If controller performance monitoring technologies are also predictive, then how are they related to the Predictive Maintenance solutions available in the market?  Here are several aspects that link the two:

Assigning Ownership

Control loop monitoring tools provide alerting mechanisms similar to their predictive maintenance counterparts.  More specifically, most loop monitoring tools employ a combination of real-time alerts and scheduled reports.  Users subscribe to the tool’s alerting and reporting functions that align with their specific job function or area of responsibility. Together these capabilities assure that important information is delivered on time and that appropriate issue ownership is established.

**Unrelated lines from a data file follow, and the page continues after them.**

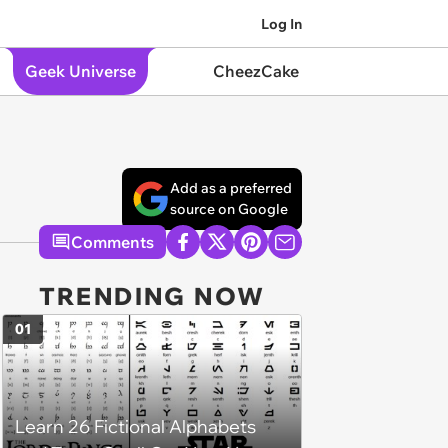
Log In
Geek Universe
CheezCake
Add as a preferred
source on Google
Comments
TRENDING NOW
01
Learn 26 Fictional Alphabets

Tools like this Trouble-Makers list help practitioners to prioritize their loop optimization efforts by ranking issues according to their level of importance.

Measuring Proactively

As with predictive maintenance technologies, key performance indices (KPIs) enable controller performance monitoring tools to accurately measure the health of plant assets – in this case assets are individual PID loops and the associated mechanical equipment.  Representative control loop KPIs include those that evaluate mechanical issues like Stiction as well as PID controller challenges such as oscillation.  These KPIs proactively measure control loop attributes that are key to production.

Watching Thresholds

Predictive maintenance solutions assign thresholds that trigger alarms if and when those thresholds are surpassed.  Similarly loop performance monitoring tools set specific thresholds to the various KPIs so that appropriate staff are alerted when performance slips into inefficient and/or harmful territory.  They serve notice that either an investigation or an adjustment is warranted in order to reestablish safe, efficient control.


Setting Priorities

The average production facility has 100s if not 1000s of control loops so it should be expected that controller performance monitoring technologies rank each

identified issue from high to low.  That’s no different than most predictive maintenance solutions.  Just as some assets have a higher value than others in a plant, so too the performance of some PID loops outweigh others in terms of their impact on production.  By prioritizing issues loop monitoring products assure that attention is appropriately paid to the loops that matter most.

Clearly there are numerous similarities between controller performance monitoring technologies and Predictive Maintenance solutions.  Both provide manufacturers with valuable advance warning.  While similar in nature they assess the health of different parts of a production process.  As with the oil in your car there are plenty of things at a plant that can go wrong and that can bring production to a halt.